So let’s set it to training data.
df['is_valid'] = False
dls = dblock.dataloaders(df, device='cuda')
try:
preds, labels, decoded = learner.get_preds(dl=dls.valid, with_decoded=True)
except ValueError as err:
print(err)
/home/julius/miniconda3/envs/pt2/lib/python3.10/site-packages/fastprogress/fastprogress.py:73: UserWarning: Your generator is empty.
warn("Your generator is empty.")
not enough values to unpack (expected 3, got 2)

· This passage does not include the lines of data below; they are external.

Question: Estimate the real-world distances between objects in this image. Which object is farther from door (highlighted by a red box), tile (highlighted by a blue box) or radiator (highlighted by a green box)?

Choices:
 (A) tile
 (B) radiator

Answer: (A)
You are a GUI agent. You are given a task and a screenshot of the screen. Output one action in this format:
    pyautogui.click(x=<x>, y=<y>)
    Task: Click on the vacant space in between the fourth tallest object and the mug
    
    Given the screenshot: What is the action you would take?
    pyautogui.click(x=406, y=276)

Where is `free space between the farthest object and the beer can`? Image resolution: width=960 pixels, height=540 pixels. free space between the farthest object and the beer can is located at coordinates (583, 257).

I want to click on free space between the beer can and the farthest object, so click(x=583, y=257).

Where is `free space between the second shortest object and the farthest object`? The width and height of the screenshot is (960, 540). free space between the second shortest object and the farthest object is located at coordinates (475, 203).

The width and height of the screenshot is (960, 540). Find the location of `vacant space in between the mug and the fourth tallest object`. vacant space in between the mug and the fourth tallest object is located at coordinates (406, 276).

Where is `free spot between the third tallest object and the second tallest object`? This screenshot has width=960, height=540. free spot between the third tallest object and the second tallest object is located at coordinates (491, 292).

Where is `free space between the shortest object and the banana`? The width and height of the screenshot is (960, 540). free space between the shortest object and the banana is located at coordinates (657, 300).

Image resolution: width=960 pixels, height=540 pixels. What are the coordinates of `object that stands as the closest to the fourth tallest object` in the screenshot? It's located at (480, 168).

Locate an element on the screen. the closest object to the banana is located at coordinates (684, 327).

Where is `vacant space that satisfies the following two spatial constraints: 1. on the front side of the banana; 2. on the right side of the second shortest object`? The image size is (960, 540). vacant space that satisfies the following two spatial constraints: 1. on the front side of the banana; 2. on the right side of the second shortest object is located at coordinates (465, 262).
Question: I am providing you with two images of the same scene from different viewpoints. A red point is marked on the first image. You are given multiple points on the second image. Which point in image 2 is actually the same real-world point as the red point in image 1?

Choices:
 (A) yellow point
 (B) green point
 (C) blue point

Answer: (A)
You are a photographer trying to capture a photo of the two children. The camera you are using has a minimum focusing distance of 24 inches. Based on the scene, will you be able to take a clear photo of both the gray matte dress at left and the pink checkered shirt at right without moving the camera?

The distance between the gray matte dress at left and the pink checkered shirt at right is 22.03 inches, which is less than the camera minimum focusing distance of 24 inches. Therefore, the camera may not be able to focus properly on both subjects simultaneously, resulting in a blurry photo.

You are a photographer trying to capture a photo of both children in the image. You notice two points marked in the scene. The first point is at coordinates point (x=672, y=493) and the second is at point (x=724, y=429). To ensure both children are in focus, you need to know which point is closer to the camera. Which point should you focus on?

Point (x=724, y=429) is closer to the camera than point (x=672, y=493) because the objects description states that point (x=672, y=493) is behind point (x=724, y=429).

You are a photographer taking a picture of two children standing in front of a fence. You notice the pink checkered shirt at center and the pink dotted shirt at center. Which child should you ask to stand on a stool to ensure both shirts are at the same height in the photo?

This fails because you don’t have any data, so it returns (None, None). Oddly it doesn’t return a value for when with_decode
is true, so you get a ValueError
.
learner.get_preds(dl=dls.valid, with_decoded=True)
(None, None)
For it to work you need some of both kinds of data. Let’s set it all to validation data except for one, which we’ll set to train.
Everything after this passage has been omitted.